Pseudo-isotopies of 3-manifolds with infinite fundamental groups

TL;DR

This paper demonstrates that the groups of pseudo-isotopies and concordance automorphisms of certain 3-manifolds with infinite fundamental groups are infinitely generated abelian groups, revealing complex algebraic structures in their topology.

Contribution

It establishes that the pseudo-isotopy groups of 3-manifolds with infinite fundamental groups have infinite rank and are abelian, extending understanding of their algebraic and topological properties.

Findings

The canonical map between pseudo-isotopy groups of diffeomorphisms and homeomorphisms has infinite rank.

The groups of pseudo-isotopies and concordance automorphisms are infinite rank abelian groups.

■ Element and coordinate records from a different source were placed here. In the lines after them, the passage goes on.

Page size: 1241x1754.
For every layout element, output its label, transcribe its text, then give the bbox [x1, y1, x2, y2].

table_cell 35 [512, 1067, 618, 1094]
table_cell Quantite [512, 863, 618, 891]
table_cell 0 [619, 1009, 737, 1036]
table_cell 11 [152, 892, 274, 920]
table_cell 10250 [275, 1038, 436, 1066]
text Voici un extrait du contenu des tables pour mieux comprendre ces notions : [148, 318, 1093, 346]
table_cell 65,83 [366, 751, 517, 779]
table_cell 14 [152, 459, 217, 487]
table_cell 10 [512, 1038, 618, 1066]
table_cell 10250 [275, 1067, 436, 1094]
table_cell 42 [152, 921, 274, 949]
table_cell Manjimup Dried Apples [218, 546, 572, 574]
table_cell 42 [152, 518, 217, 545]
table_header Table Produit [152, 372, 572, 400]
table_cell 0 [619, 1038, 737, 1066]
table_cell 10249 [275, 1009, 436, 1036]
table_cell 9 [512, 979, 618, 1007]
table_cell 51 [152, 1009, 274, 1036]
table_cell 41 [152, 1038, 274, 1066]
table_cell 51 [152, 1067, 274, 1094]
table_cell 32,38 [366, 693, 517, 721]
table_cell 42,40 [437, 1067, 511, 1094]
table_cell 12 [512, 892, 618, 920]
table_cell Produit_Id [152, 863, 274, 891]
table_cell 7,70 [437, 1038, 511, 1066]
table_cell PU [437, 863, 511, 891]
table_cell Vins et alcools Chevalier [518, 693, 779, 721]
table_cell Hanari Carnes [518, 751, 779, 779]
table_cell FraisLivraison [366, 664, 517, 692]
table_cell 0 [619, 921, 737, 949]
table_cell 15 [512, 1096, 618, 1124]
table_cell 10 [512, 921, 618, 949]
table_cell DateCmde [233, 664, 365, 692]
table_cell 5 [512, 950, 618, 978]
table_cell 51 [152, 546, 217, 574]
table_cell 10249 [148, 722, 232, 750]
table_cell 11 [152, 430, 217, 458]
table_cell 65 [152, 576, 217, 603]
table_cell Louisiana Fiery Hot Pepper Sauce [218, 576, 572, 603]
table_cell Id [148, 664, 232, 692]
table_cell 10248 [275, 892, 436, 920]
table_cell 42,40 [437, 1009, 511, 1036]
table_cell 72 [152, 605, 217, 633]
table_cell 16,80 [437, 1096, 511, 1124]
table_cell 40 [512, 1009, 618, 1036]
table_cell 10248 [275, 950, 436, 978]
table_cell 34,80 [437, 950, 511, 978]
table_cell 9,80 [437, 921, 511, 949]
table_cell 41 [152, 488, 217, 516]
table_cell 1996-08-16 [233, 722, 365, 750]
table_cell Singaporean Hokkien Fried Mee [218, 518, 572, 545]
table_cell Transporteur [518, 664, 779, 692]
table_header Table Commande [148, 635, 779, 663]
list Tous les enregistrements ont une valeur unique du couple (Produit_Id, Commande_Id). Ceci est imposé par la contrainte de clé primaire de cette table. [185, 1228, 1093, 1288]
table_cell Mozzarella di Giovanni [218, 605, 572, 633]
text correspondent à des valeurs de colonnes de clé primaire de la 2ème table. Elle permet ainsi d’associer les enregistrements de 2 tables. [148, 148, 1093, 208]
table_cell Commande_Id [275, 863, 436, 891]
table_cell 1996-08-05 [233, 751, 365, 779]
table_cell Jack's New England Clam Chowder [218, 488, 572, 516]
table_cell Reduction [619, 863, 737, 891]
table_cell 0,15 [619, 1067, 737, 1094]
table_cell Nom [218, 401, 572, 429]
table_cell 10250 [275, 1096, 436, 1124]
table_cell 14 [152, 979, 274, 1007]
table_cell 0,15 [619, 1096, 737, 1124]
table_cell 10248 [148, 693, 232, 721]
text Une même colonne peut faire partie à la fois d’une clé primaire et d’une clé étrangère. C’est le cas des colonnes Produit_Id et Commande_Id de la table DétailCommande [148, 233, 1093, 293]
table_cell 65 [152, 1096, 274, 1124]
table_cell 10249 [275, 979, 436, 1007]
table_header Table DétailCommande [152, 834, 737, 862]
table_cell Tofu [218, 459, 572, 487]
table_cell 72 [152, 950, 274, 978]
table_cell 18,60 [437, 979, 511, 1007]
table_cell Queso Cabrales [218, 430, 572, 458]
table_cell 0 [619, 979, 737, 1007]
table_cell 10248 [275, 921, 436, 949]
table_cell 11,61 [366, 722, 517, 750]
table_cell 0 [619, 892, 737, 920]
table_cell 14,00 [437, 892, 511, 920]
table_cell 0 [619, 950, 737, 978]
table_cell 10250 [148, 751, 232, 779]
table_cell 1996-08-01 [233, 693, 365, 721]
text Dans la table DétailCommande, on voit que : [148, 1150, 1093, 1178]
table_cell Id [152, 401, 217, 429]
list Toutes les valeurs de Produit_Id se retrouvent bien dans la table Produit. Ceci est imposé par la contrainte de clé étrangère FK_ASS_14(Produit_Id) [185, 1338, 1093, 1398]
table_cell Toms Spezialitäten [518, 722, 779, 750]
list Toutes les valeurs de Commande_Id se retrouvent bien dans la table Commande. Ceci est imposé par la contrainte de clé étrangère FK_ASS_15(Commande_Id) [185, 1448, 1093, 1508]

The study uses actions of barbell diffeomorphisms on embedded arcs and configuration spaces.

Abstract

Suppose $Y$ is a compact, connected, oriented 3-manifold possibly with boundary, such that $\pi_1(Y)$ is infinite. Let $\operatorname{Diff}_\partial(I\times Y)$ denote the group of self-diffeomorphisms of $I\times Y$ that are equal to the identity near the boundary. Let $\operatorname{Diff}_{PI}(I\times Y)$ denote the subgroup of $\operatorname{Diff}_\partial(I\times Y)$ consisting of elements pseudo-isotopic to the identity. Define $\operatorname{Homeo}_\partial(I\times Y)$, $\operatorname{Homeo}_{PI}(I\times Y)$ similarly for homeomorphisms. We show that the canonical map $\pi_0\operatorname{Diff}_{PI}(I\times Y) \to \pi_0\operatorname{Homeo}_{PI}(I\times Y)$ is of infinite rank. As a consequence, $\pi_0\operatorname{Diff}_{PI}(I\times Y)$, $\pi_0\operatorname{Diff}_{\partial}(I\times Y)$, $\pi_0\operatorname{Homeo}_{PI}(I\times Y)$, $\pi_0\operatorname{Homeo}_{\partial}(I\times Y)$ are all abelian groups of infinite rank. We also prove that $\pi_0\,C(Y)$ contains an abelian subgroup of infinite rank, and $\pi_0\,C(I\times Y)$ admits a surjection to an abelian group of infinite rank, where $C(X)$ denotes the concordance automorphism group $\operatorname{Diff}(I\times X, \{0\}\times X\cup I\times \partial X)$ or $\operatorname{Homeo}(I\times X, \{0\}\times X\cup I\times \partial X)$. These results are proved by studying the actions of barbell diffeomorphisms on the spaces of embedded arcs and configuration spaces.